Update the extracted text in all of the entries below by replacing "Ajouter au panier" with "Add to cart" and leaving everything else unchanged. Leave the images out of your answer.

------ Data listing

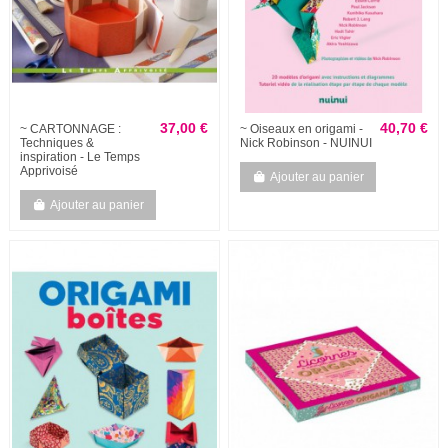
37,00 €
40,70 €
~ CARTONNAGE :
~ Oiseaux en origami -
Techniques &
Nick Robinson - NUINUI
inspiration - Le Temps
Apprivoisé
Ajouter au panier
Ajouter au panier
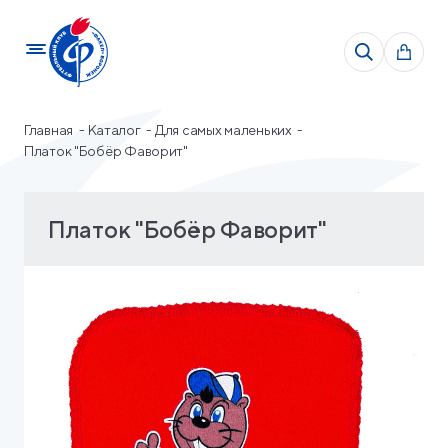
Главная
Каталог
Для самых маленьких
Платок "Бобёр Фаворит"
Платок "Бобёр Фаворит"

------------

**The answer**
37,00 €
40,70 €
~ CARTONNAGE :
~ Oiseaux en origami -
Techniques &
Nick Robinson - NUINUI
inspiration - Le Temps
Apprivoisé
Add to cart
Add to cart
Главная
Каталог
Для самых маленьких
Платок "Бобёр Фаворит"
Платок "Бобёр Фаворит"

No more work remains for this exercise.